> [About this task] Output the text lines from all the records as a JSON list of strings, one string per line, with blank lines skipped. Leave the pictures out of the answer.
----- Entries provided
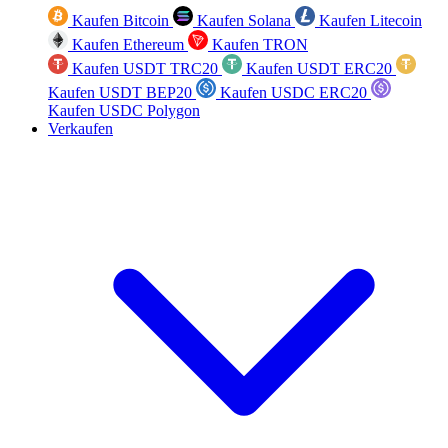
Kaufen Bitcoin
Kaufen Solana
Kaufen Litecoin
Kaufen Ethereum
Kaufen TRON
Kaufen USDT TRC20
Kaufen USDT ERC20
Kaufen USDT BEP20
Kaufen USDC ERC20
Kaufen USDC Polygon
Verkaufen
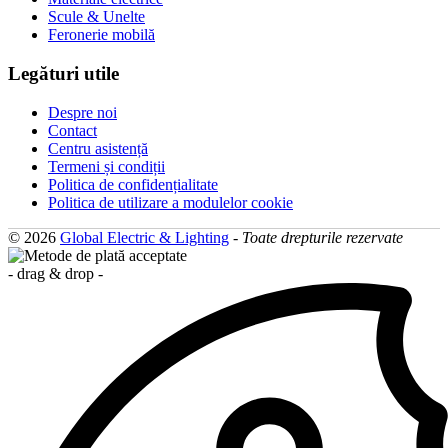
Scule & Unelte
Feronerie mobilă
Legături utile
Despre noi
Contact
Centru asistență
Termeni și condiții
Politica de confidențialitate
Politica de utilizare a modulelor cookie
© 2026
Global Electric & Lighting
-
Toate drepturile rezervate
- drag & drop -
----------
> [Solved problem]
[
  "Kaufen Bitcoin",
  "Kaufen Solana",
  "Kaufen Litecoin",
  "Kaufen Ethereum",
  "Kaufen TRON",
  "Kaufen USDT TRC20",
  "Kaufen USDT ERC20",
  "Kaufen USDT BEP20",
  "Kaufen USDC ERC20",
  "Kaufen USDC Polygon",
  "Verkaufen",
  "Scule & Unelte",
  "Feronerie mobilă",
  "Legături utile",
  "Despre noi",
  "Contact",
  "Centru asistență",
  "Termeni și condiții",
  "Politica de confidențialitate",
  "Politica de utilizare a modulelor cookie",
  "© 2026",
  "Global Electric & Lighting",
  "-",
  "Toate drepturile rezervate",
  "- drag & drop -"
]